══ Available data
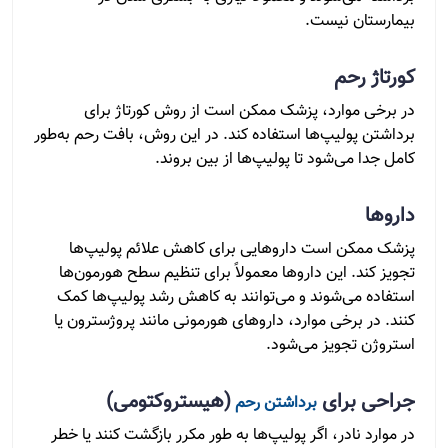
بیمارستان نیست.
کورتاژ رحم
در برخی موارد، پزشک ممکن است از روش کورتاژ برای
برداشتن پولیپ‌ها استفاده کند. در این روش، بافت رحم به‌طور
کامل جدا می‌شود تا پولیپ‌ها از بین بروند.
داروها
پزشک ممکن است داروهایی برای کاهش علائم پولیپ‌ها
تجویز کند. این داروها معمولاً برای تنظیم سطح هورمون‌ها
استفاده می‌شوند و می‌توانند به کاهش رشد پولیپ‌ها کمک
کنند. در برخی موارد، داروهای هورمونی مانند پروژسترون یا
استروژن تجویز می‌شود.
جراحی برای
(هیستروکتومی)
برداشتن رحم
در موارد نادر، اگر پولیپ‌ها به طور مکرر بازگشت کنند یا خطر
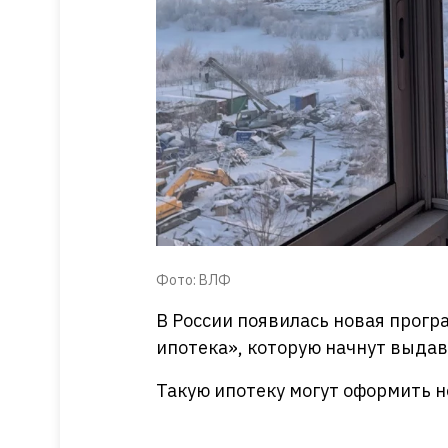
Фото: ВЛФ
В России появилась новая прогр
ипотека», которую начнут выдава
Такую ипотеку могут оформить н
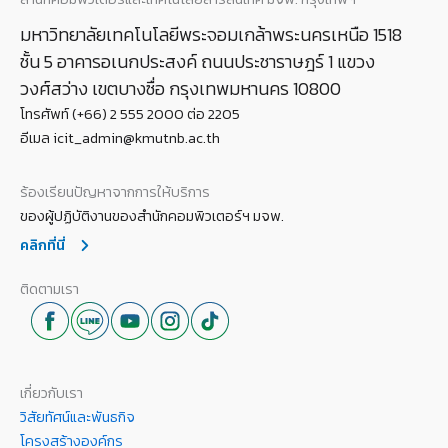
มหาวิทยาลัยเทคโนโลยีพระจอมเกล้าพระนครเหนือ 1518
ชั้น 5 อาคารอเนกประสงค์ ถนนประชาราษฎร์ 1 แขวง
วงศ์สว่าง เขตบางซื่อ กรุงเทพมหานคร 10800
โทรศัพท์ (+66) 2 555 2000 ต่อ 2205
อีเมล icit_admin@kmutnb.ac.th
ร้องเรียนปัญหาจากการให้บริการ
ของผู้ปฏิบัติงานของสำนักคอมพิวเตอร์ฯ มจพ.
คลิกที่นี่
ติดตามเรา
เกี่ยวกับเรา
วิสัยทัศน์และพันธกิจ
โครงสร้างองค์กร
════
» Exercise details
Transcribe the records verbatim and omit the images.

» Finished task
بیمارستان نیست.
کورتاژ رحم
در برخی موارد، پزشک ممکن است از روش کورتاژ برای
برداشتن پولیپ‌ها استفاده کند. در این روش، بافت رحم به‌طور
کامل جدا می‌شود تا پولیپ‌ها از بین بروند.
داروها
پزشک ممکن است داروهایی برای کاهش علائم پولیپ‌ها
تجویز کند. این داروها معمولاً برای تنظیم سطح هورمون‌ها
استفاده می‌شوند و می‌توانند به کاهش رشد پولیپ‌ها کمک
کنند. در برخی موارد، داروهای هورمونی مانند پروژسترون یا
استروژن تجویز می‌شود.
جراحی برای
(هیستروکتومی)
برداشتن رحم
در موارد نادر، اگر پولیپ‌ها به طور مکرر بازگشت کنند یا خطر
Фото: ВЛФ
В России появилась новая прогр
ипотека», которую начнут выдава
Такую ипотеку могут оформить н
มหาวิทยาลัยเทคโนโลยีพระจอมเกล้าพระนครเหนือ 1518
ชั้น 5 อาคารอเนกประสงค์ ถนนประชาราษฎร์ 1 แขวง
วงศ์สว่าง เขตบางซื่อ กรุงเทพมหานคร 10800
โทรศัพท์ (+66) 2 555 2000 ต่อ 2205
อีเมล icit_admin@kmutnb.ac.th
ร้องเรียนปัญหาจากการให้บริการ
ของผู้ปฏิบัติงานของสำนักคอมพิวเตอร์ฯ มจพ.
คลิกที่นี่
ติดตามเรา
เกี่ยวกับเรา
วิสัยทัศน์และพันธกิจ
โครงสร้างองค์กร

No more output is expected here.